§ Requirement
Copy every line of the entries below word for word, leaving the pictures out of your answer.

§ Provided material
__________________________________________________
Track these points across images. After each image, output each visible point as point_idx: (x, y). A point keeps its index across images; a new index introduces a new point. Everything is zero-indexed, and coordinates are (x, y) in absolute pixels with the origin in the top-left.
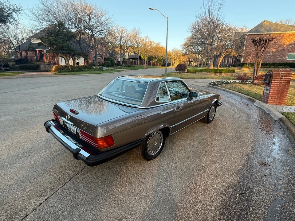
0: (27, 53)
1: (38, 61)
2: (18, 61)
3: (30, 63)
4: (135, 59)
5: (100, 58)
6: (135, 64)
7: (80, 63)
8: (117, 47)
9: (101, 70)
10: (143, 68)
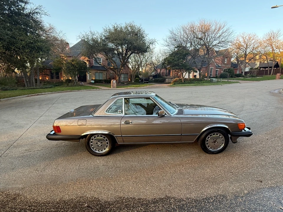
0: (161, 71)
1: (167, 76)
2: (154, 77)
3: (161, 77)
4: (267, 68)
5: (219, 70)
6: (266, 74)
7: (197, 76)
8: (242, 57)
9: (211, 82)
10: (275, 79)
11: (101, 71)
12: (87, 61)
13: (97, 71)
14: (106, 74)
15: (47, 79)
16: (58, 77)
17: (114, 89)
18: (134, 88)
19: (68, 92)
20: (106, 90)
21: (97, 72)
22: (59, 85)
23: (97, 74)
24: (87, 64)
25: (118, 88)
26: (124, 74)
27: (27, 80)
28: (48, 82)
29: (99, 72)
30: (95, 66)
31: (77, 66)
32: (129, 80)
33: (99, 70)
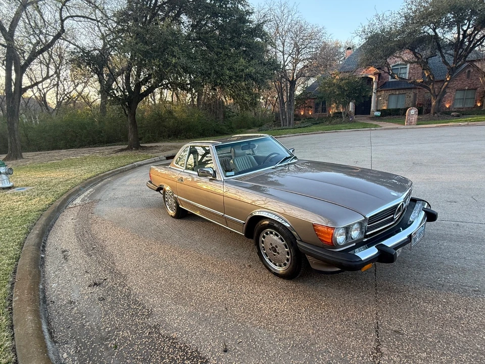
11: (402, 92)
12: (375, 74)
13: (393, 92)
14: (415, 94)
15: (310, 114)
16: (324, 110)
17: (409, 127)
18: (466, 123)
19: (319, 133)
20: (393, 129)
21: (393, 94)
22: (320, 123)
23: (393, 98)
24: (374, 80)
25: (420, 124)
26: (465, 90)
27: (284, 117)
28: (310, 118)
29: (397, 93)
30: (392, 81)
31: (346, 89)
32: (476, 105)
33: (398, 89)
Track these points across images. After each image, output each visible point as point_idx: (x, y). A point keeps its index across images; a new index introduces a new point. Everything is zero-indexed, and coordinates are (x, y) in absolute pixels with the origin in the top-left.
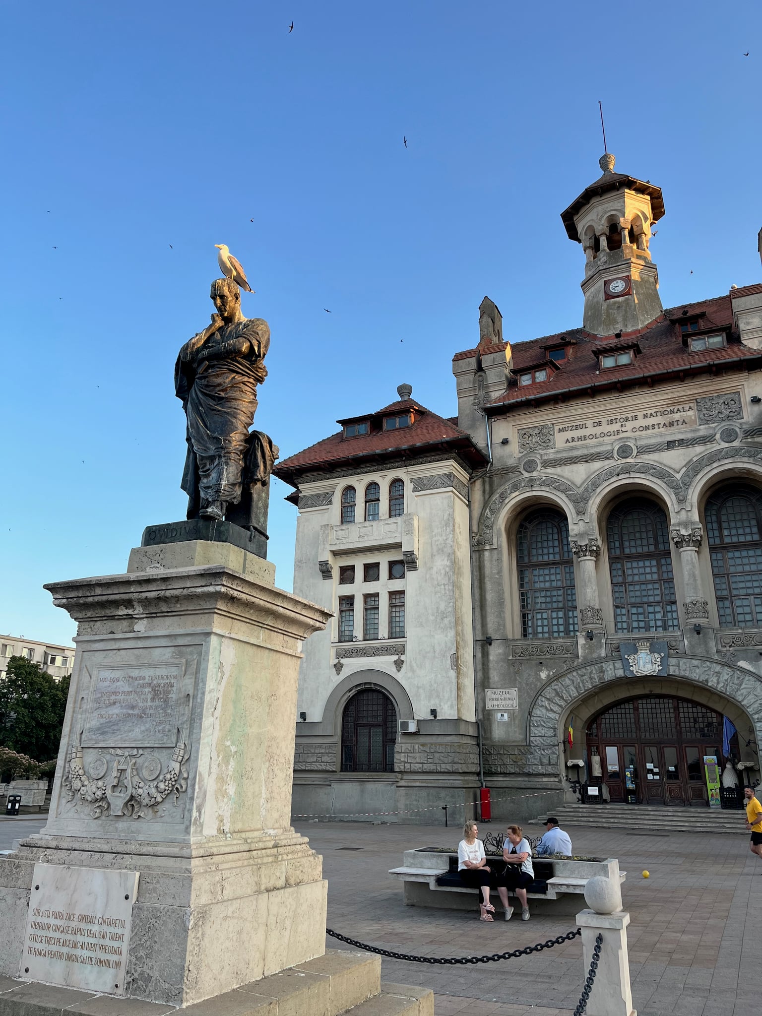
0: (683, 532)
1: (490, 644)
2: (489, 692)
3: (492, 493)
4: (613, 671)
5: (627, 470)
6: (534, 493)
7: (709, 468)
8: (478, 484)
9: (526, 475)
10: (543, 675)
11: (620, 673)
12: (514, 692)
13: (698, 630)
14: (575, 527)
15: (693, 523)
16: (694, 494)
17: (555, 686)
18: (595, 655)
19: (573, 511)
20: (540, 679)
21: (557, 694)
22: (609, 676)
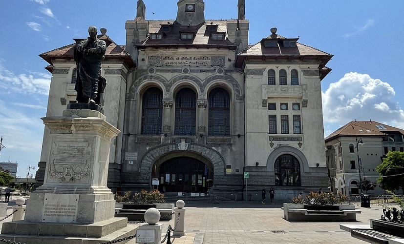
0: (201, 102)
1: (129, 136)
2: (127, 154)
3: (136, 79)
4: (172, 148)
5: (186, 77)
6: (152, 81)
7: (212, 81)
8: (131, 74)
9: (150, 74)
10: (147, 148)
11: (174, 149)
12: (136, 154)
13: (201, 136)
14: (165, 96)
15: (204, 100)
16: (206, 90)
17: (152, 152)
18: (167, 142)
19: (165, 90)
20: (146, 150)
21: (152, 155)
22: (170, 150)
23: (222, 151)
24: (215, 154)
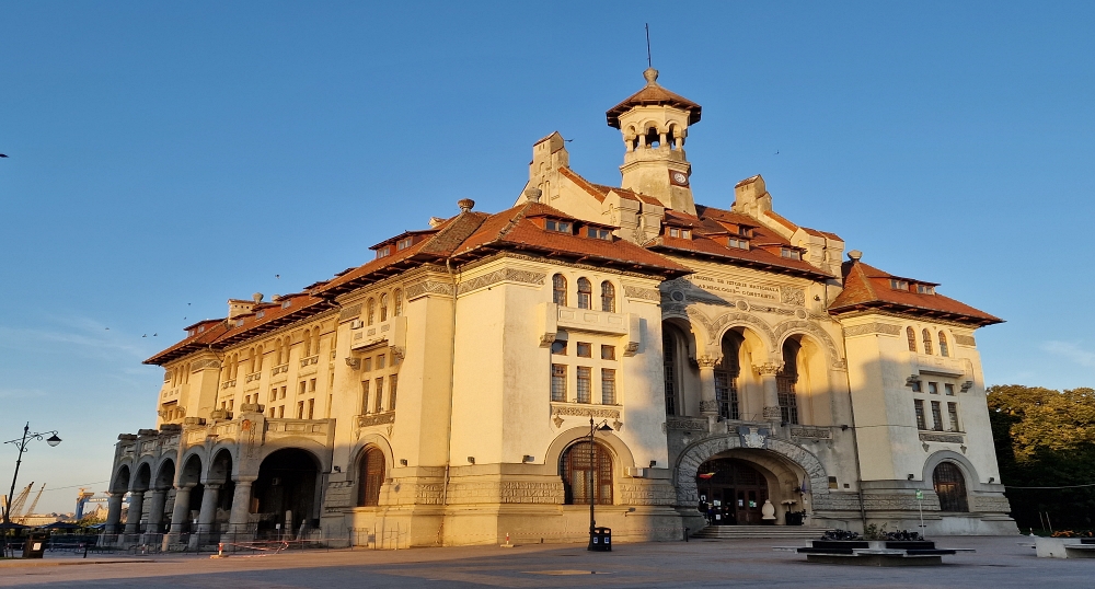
4: (734, 443)
5: (742, 317)
7: (790, 330)
9: (675, 302)
10: (685, 441)
11: (738, 445)
13: (781, 423)
15: (779, 360)
16: (781, 344)
17: (695, 449)
18: (720, 432)
20: (683, 444)
21: (697, 455)
22: (730, 446)
23: (819, 452)
24: (808, 456)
__________________________________________________
§ Written solution
Track these points across images. After each image, output each visible point as point_idx: (x, y). A point keeps its index across images; a new index introduces a new point. Everything is zero-indexed, and coordinates are (x, y) in absolute pixels with the origin in the top-left.
0: (27, 53)
1: (38, 61)
2: (18, 61)
3: (30, 63)
4: (135, 59)
5: (100, 58)
6: (135, 64)
7: (80, 63)
8: (117, 47)
9: (101, 70)
10: (143, 68)
0: (161, 71)
1: (167, 76)
2: (154, 77)
3: (161, 77)
4: (267, 68)
5: (219, 70)
6: (266, 74)
7: (197, 76)
8: (242, 57)
9: (211, 82)
10: (275, 79)
11: (101, 71)
12: (87, 61)
13: (97, 71)
14: (106, 74)
15: (47, 79)
16: (58, 77)
17: (114, 89)
18: (134, 88)
19: (68, 92)
20: (106, 90)
21: (97, 72)
22: (59, 85)
23: (97, 74)
24: (87, 64)
25: (118, 88)
26: (124, 74)
27: (27, 80)
28: (48, 82)
29: (99, 72)
30: (95, 66)
31: (77, 66)
32: (129, 80)
33: (99, 70)
11: (402, 92)
12: (375, 74)
13: (393, 92)
14: (415, 94)
15: (310, 114)
16: (324, 110)
17: (409, 127)
18: (466, 123)
19: (319, 133)
20: (393, 129)
21: (393, 94)
22: (320, 123)
23: (393, 98)
24: (374, 80)
25: (420, 124)
26: (465, 90)
27: (284, 117)
28: (310, 118)
29: (397, 93)
30: (392, 81)
31: (346, 89)
32: (476, 105)
33: (398, 89)
Track these points across images. After each image, output each visible point as point_idx: (x, y). A point keeps its index across images; a new index introduces a new point. Everything is zero-indexed, and coordinates are (x, y) in absolute pixels with the origin in the top-left.
0: (683, 532)
1: (490, 644)
2: (489, 692)
3: (492, 493)
4: (613, 671)
5: (627, 470)
6: (534, 493)
7: (709, 468)
8: (478, 484)
9: (526, 475)
10: (543, 675)
11: (620, 673)
12: (514, 692)
13: (698, 630)
14: (575, 527)
15: (693, 523)
16: (694, 494)
17: (555, 686)
18: (595, 655)
19: (573, 511)
20: (540, 679)
21: (557, 694)
22: (609, 676)
0: (201, 102)
1: (129, 136)
2: (127, 154)
3: (136, 79)
4: (172, 148)
5: (186, 77)
6: (152, 81)
7: (212, 81)
8: (131, 74)
9: (150, 74)
10: (147, 148)
11: (174, 149)
12: (136, 154)
13: (201, 136)
14: (165, 96)
15: (204, 100)
16: (206, 90)
17: (152, 152)
18: (167, 142)
19: (165, 90)
20: (146, 150)
21: (152, 155)
22: (170, 150)
23: (222, 151)
24: (215, 154)
4: (734, 443)
5: (742, 317)
7: (790, 330)
9: (675, 302)
10: (685, 441)
11: (738, 445)
13: (781, 423)
15: (779, 360)
16: (781, 344)
17: (695, 449)
18: (720, 432)
20: (683, 444)
21: (697, 455)
22: (730, 446)
23: (819, 452)
24: (808, 456)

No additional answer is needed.